Top of Text under study

Sonics Joins HSA Foundation to Help Drive Open Standard for Next-Generation Heterogeneous Computing

Sonics Joins HSA Foundation to Help Drive Open Standard for Next-Generation Heterogeneous Computing

Provides System IP to HSA Platform for Mobile and Cloud Computing

MILPITAS, Calif. – August 30, 2012 – Sonics, Inc.®, the leading supplier of system IP for cloud-scale SoCs, today announced that the company has joined the HSA (Heterogeneous System Architecture) Foundation as a contributor member, collaborating with other major industry leaders to support the parallel computing efforts for next-generation heterogeneous processors. In June at the AMD Fusion Developer Summit, major global technology leaders converged to announce the formation of the HSA Foundation that will help drive a unified, open industry standard architecture for heterogeneous processing, and build a strong heterogeneous compute ecosystem for the embedded, mobile and cloud computing markets.
As a contributor member, Sonics will assist with research and development, participate in and contribute extensively to the work groups, gain early access to specifications and be well positioned to provide system IP to semiconductor companies building SoCs that adopt the HSA architecture by ensuring Sonics’ products are specification-compliant. Sonics will also collaborate with the members of the HSA Foundation to help advance a common specification for CPU (central processing units) and GPU (graphics processing units) interaction, drive a single architecture specification and simplify the programming model so software developers can leverage the capabilities found in modern CPUs and GPUs.
“Sonics addition to the HSA Foundation offers system IP support that will accelerate the development of a new class of heterogeneous processors,” said Greg Stoner, vice president and managing director of the HSA Foundation. “HSA is built on technological leadership and innovation from companies like Sonics that are creating unique experiences defined by a higher level of compute power and efficiency.”

Bottom of Text under study
Top of Provided data

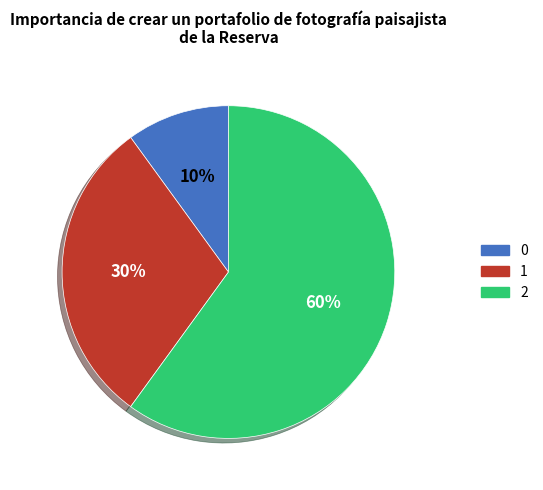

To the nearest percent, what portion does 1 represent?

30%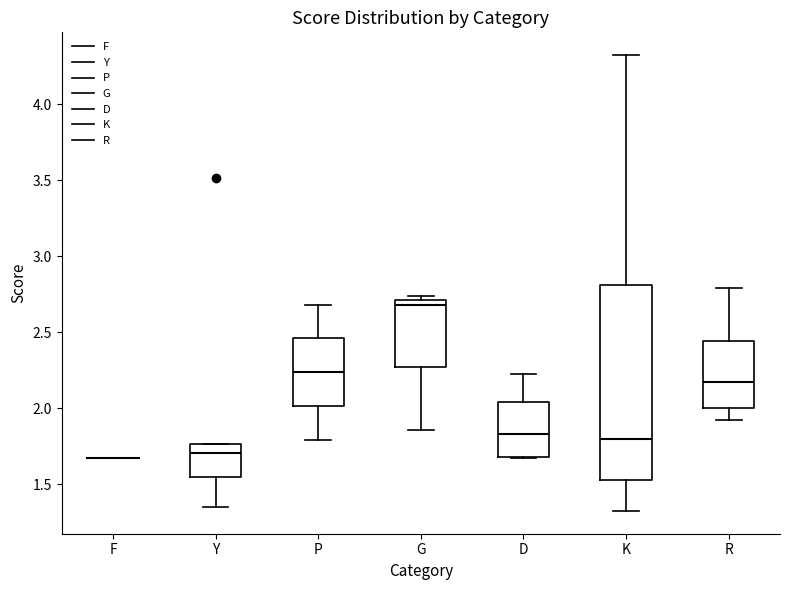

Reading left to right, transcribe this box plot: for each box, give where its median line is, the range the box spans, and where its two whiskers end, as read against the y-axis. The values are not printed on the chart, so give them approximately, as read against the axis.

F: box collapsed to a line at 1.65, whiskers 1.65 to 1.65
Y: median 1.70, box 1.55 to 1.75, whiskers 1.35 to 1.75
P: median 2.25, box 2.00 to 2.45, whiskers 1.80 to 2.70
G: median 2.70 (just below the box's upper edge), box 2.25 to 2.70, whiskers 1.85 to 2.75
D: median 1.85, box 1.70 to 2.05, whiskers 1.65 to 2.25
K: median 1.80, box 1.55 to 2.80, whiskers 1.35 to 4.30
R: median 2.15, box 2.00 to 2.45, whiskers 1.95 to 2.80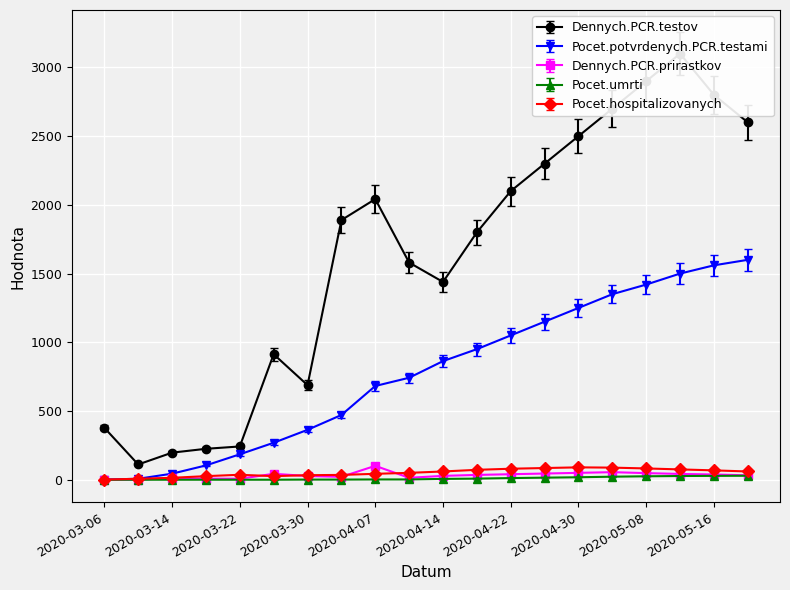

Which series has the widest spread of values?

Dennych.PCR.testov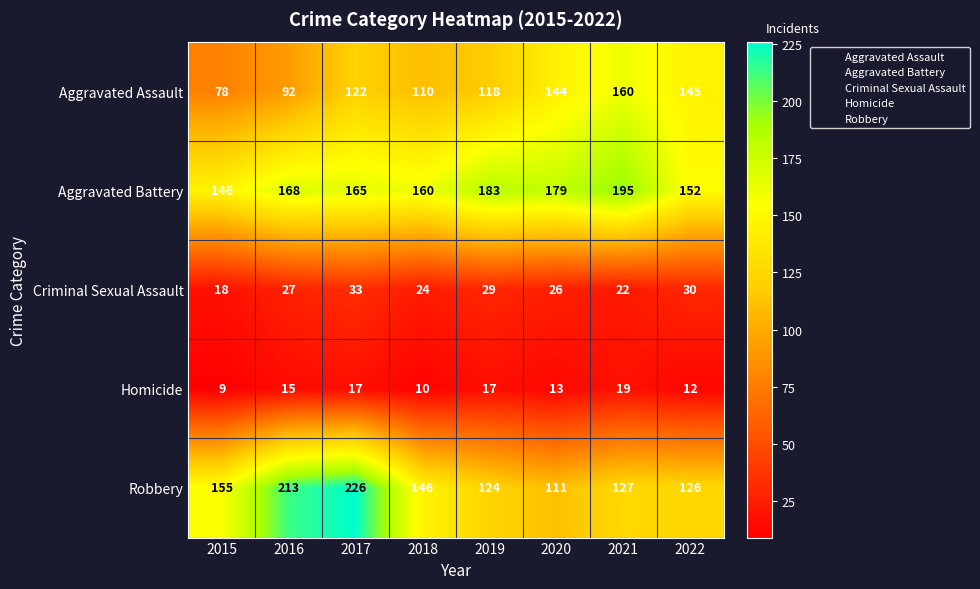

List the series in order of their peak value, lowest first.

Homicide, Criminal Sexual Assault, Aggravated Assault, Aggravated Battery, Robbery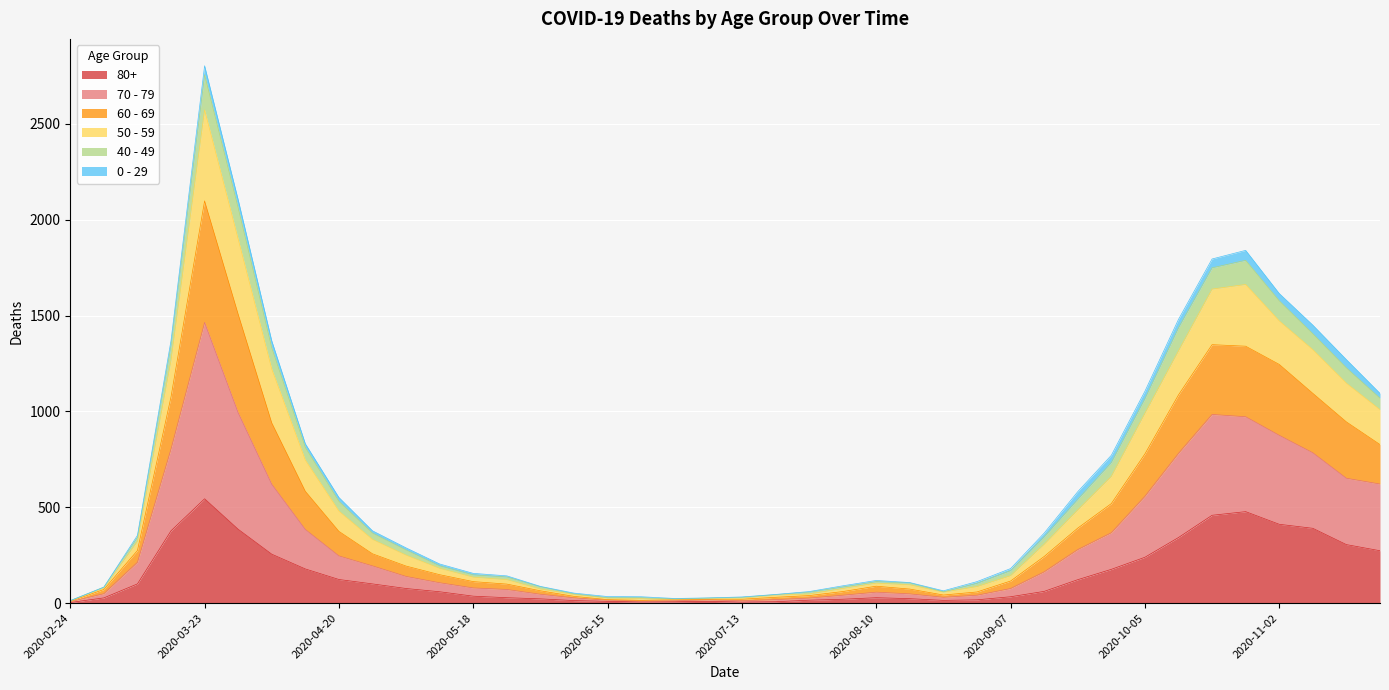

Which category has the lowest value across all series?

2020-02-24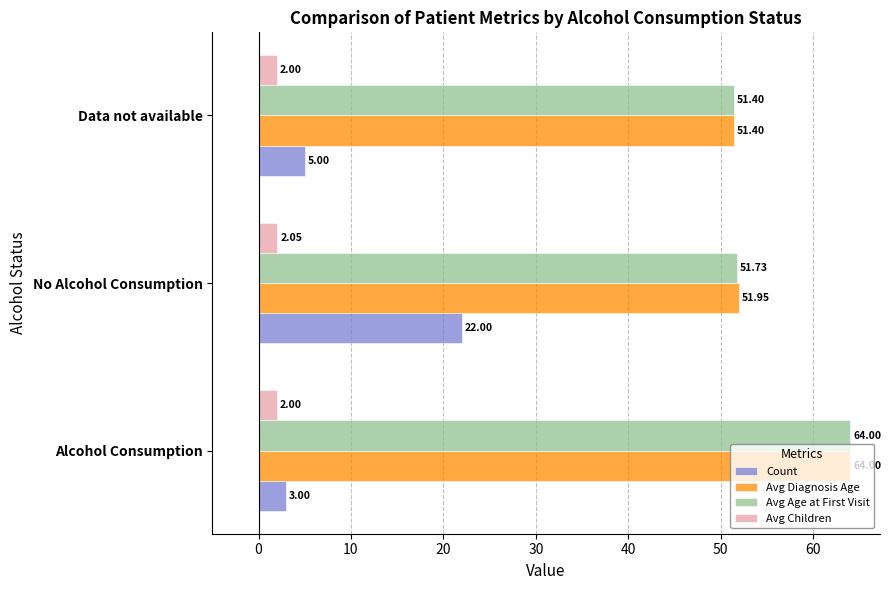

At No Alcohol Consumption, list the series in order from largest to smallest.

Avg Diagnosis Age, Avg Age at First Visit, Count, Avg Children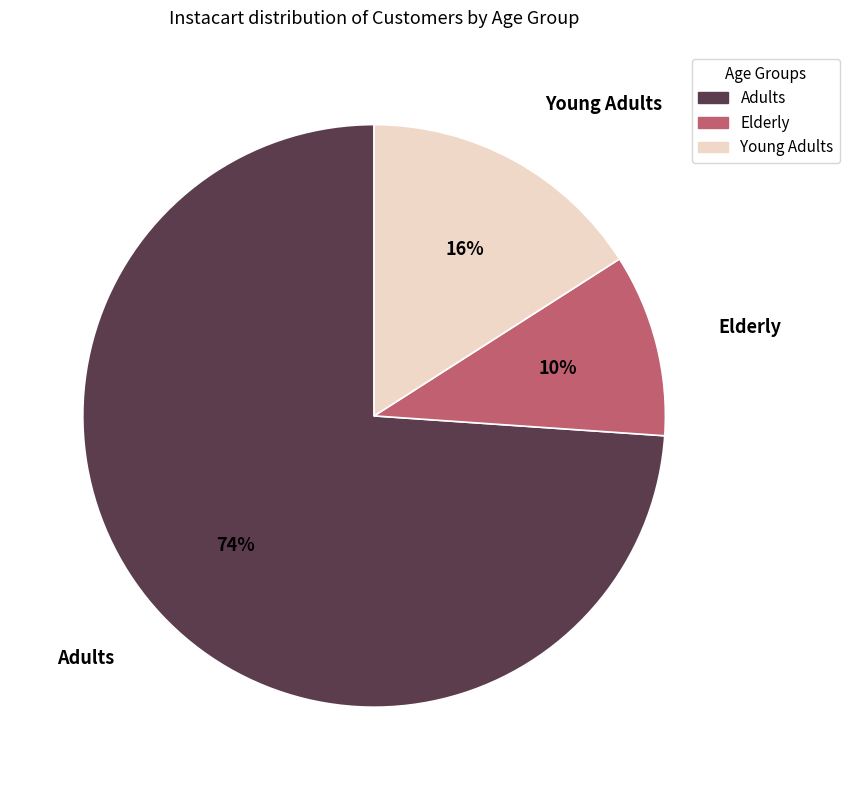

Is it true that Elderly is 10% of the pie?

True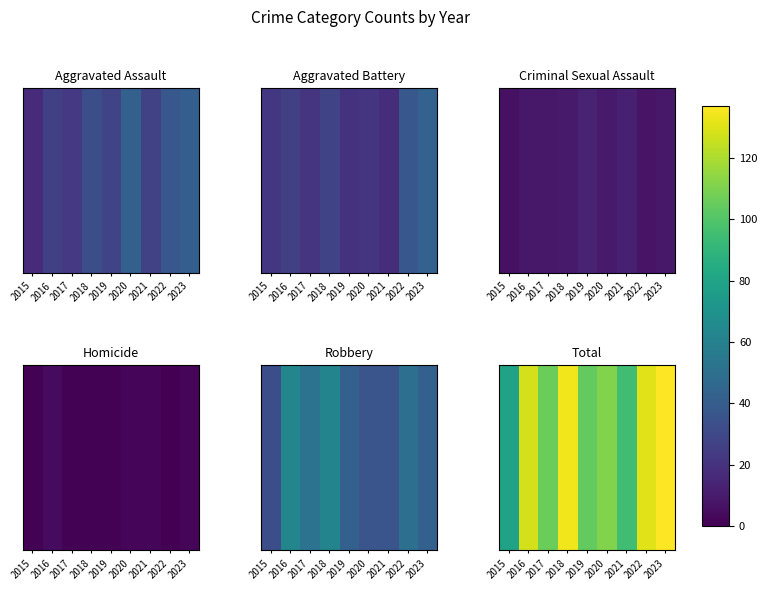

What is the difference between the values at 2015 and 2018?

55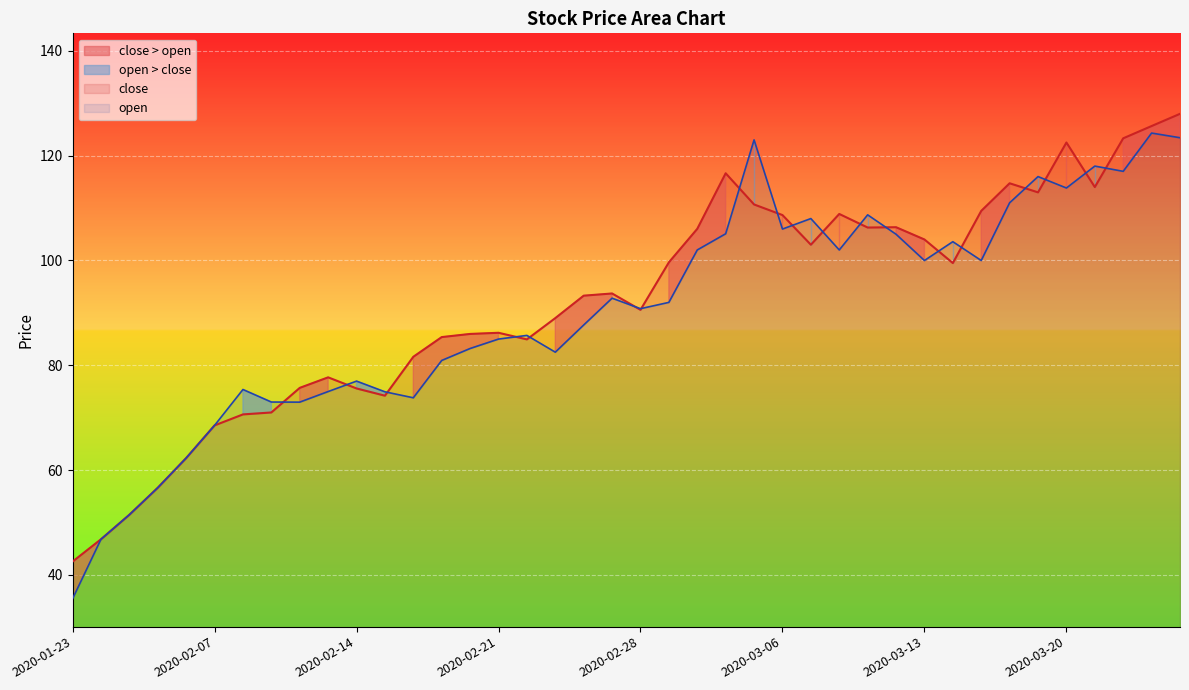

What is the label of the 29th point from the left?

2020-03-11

Bottom of Provided data

## [Task list]
• A. For which markets does the Sonics press release say the HSA Foundation will build a heterogeneous compute ecosystem?
• B. According to the Sonics press release, at which event was the formation of the HSA Foundation announced?

## [Per-task outputs]
• A. Embedded, mobile, and cloud computing

• B. The AMD Fusion Developer Summit in June